PROBLEM DESCRIPTION — Make an exact copy of the listing so that no picture is carried over.

INFORMATION PROVIDED —
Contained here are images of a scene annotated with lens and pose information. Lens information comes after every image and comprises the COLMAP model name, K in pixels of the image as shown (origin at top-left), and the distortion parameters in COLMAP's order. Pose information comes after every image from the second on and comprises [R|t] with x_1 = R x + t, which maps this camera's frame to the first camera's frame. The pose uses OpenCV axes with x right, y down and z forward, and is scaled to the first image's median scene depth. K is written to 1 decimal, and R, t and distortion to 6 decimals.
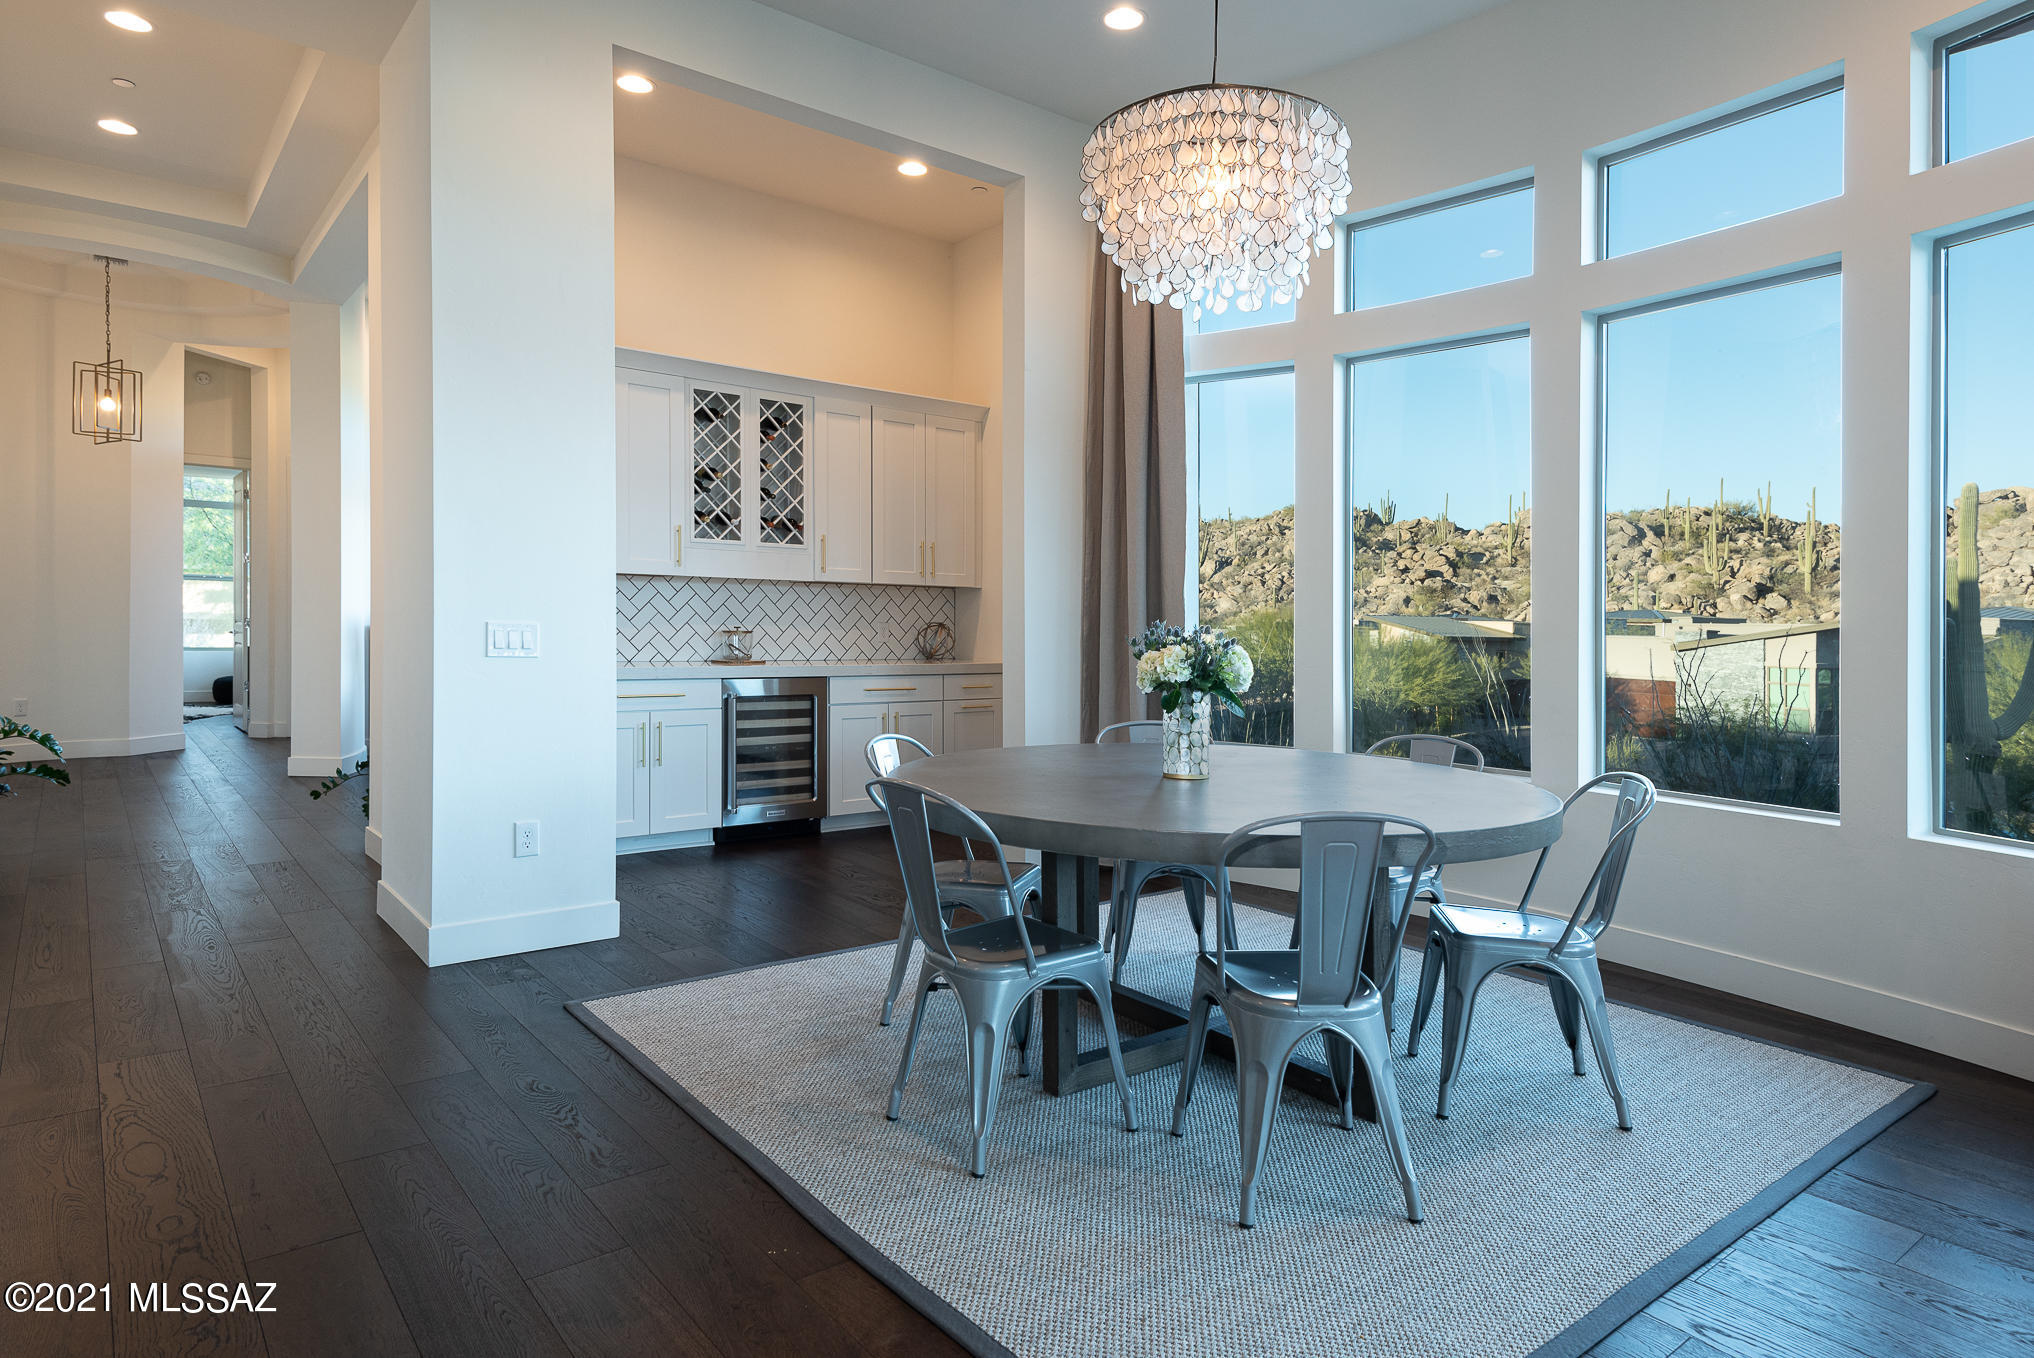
lens RADIAL K [[1203.0, 0, 1001.1], [0, 1203.0, 637.4], [0, 0, 1]] dist [0.005134, -0.000448]
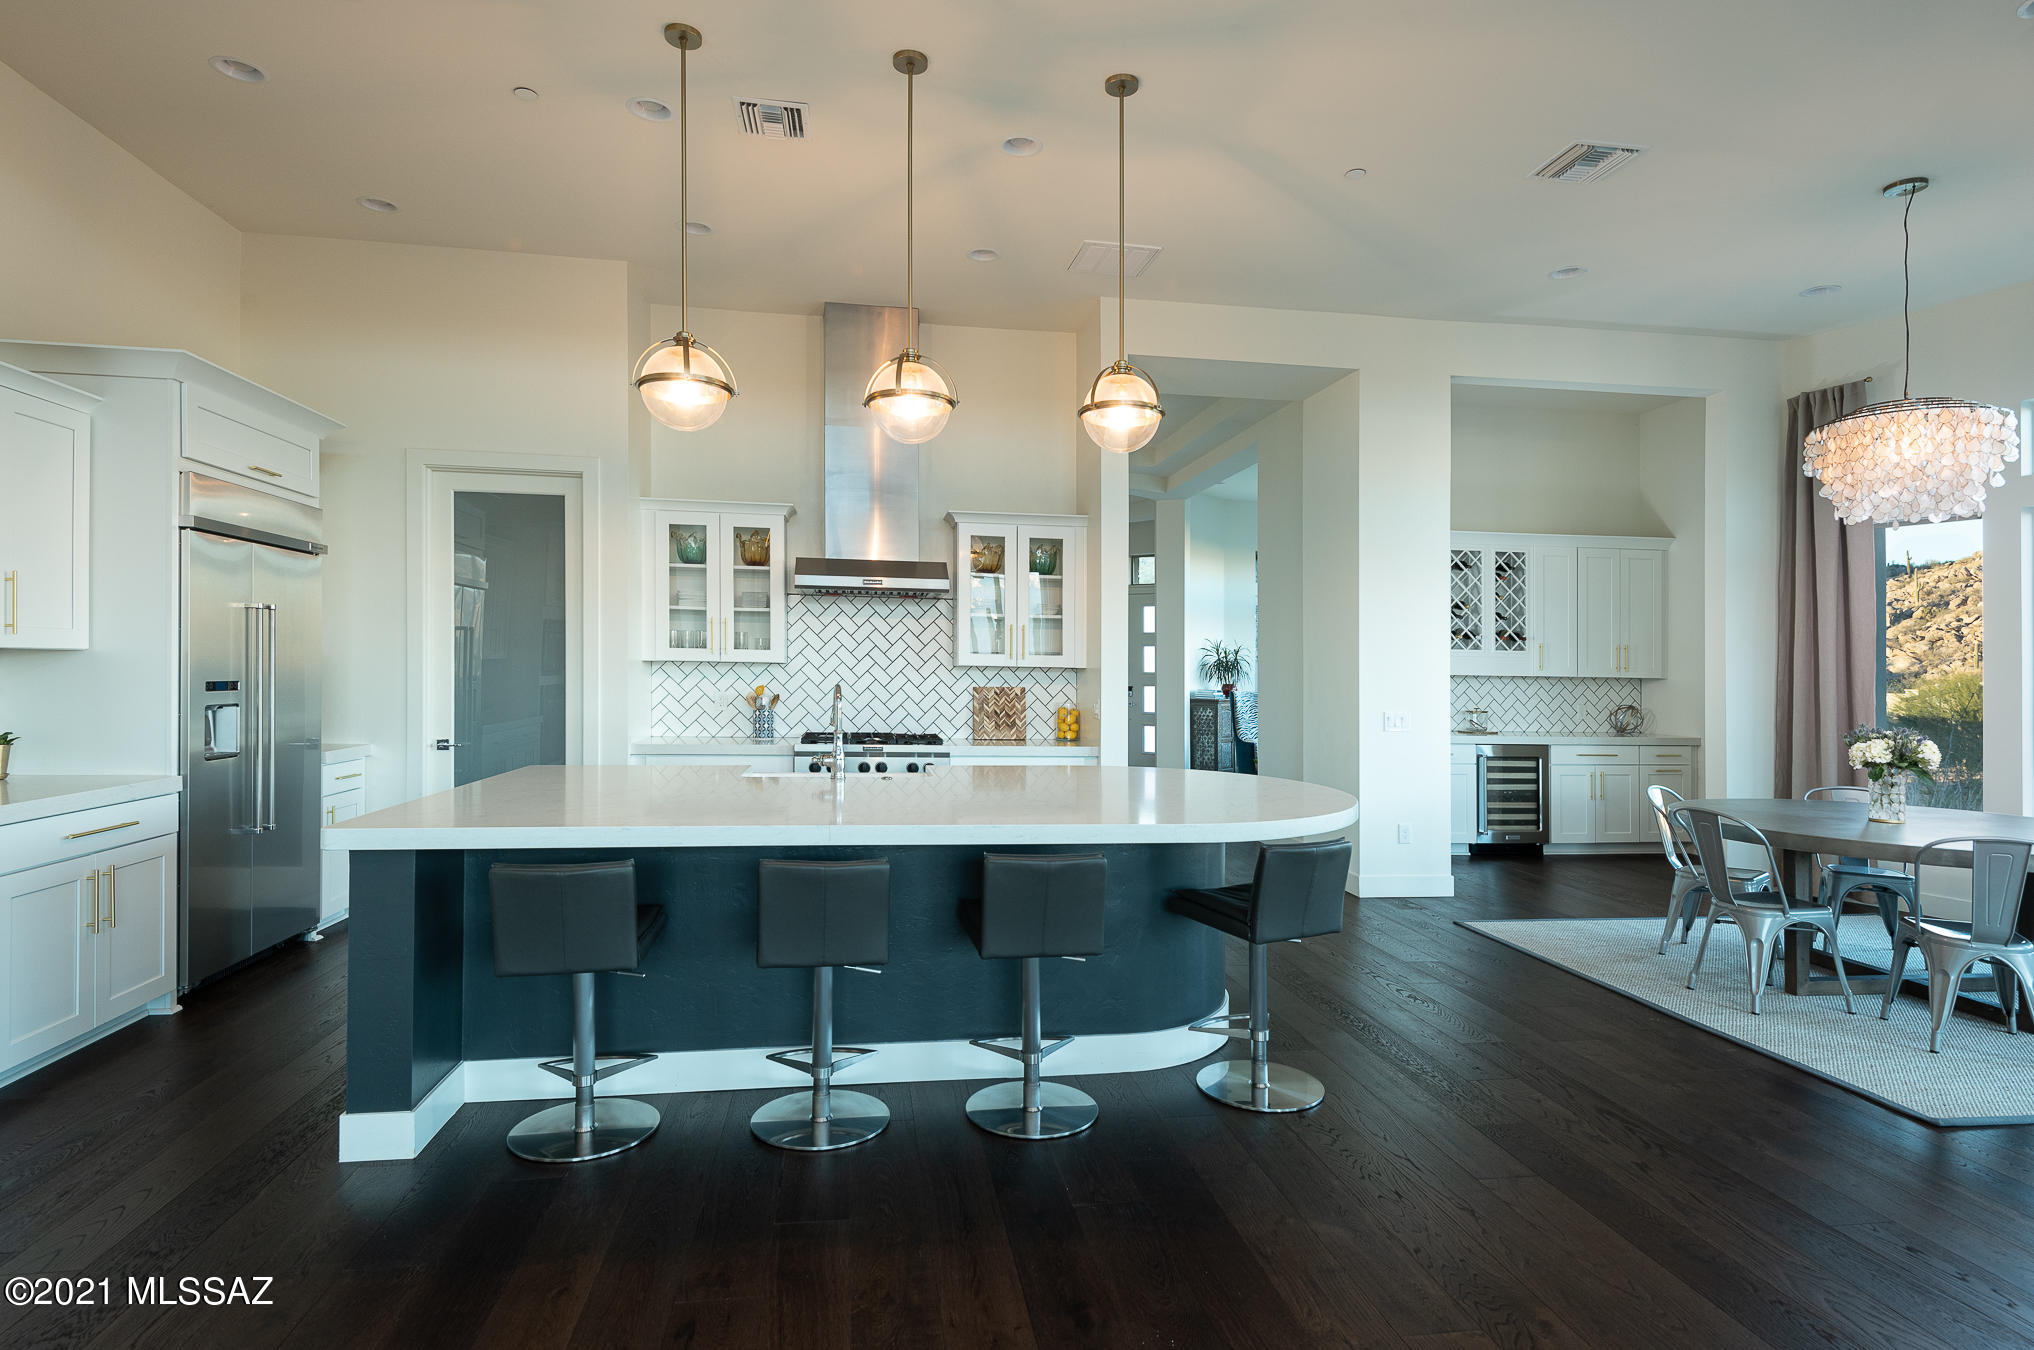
lens RADIAL K [[1032.7, 0, 1009.2], [0, 1032.7, 676.2], [0, 0, 1]] dist [0.000597, -0.006185]
pose [[0.862077, 0.000189, -0.506777, -0.075381], [-0.010771, 0.999781, -0.017950, -0.019378], [0.506662, 0.020933, 0.861890, -0.370822]]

RESULT BELOW —
Contained here are images of a scene annotated with lens and pose information. Lens information comes after every image and comprises the COLMAP model name, K in pixels of the image as shown (origin at top-left), and the distortion parameters in COLMAP's order. Pose information comes after every image from the second on and comprises [R|t] with x_1 = R x + t, which maps this camera's frame to the first camera's frame. The pose uses OpenCV axes with x right, y down and z forward, and is scaled to the first image's median scene depth. K is written to 1 decimal, and R, t and distortion to 6 decimals.
lens RADIAL K [[1203.0, 0, 1001.1], [0, 1203.0, 637.4], [0, 0, 1]] dist [0.005134, -0.000448]
lens RADIAL K [[1032.7, 0, 1009.2], [0, 1032.7, 676.2], [0, 0, 1]] dist [0.000597, -0.006185]
pose [[0.862077, 0.000189, -0.506777, -0.075381], [-0.010771, 0.999781, -0.017950, -0.019378], [0.506662, 0.020933, 0.861890, -0.370822]]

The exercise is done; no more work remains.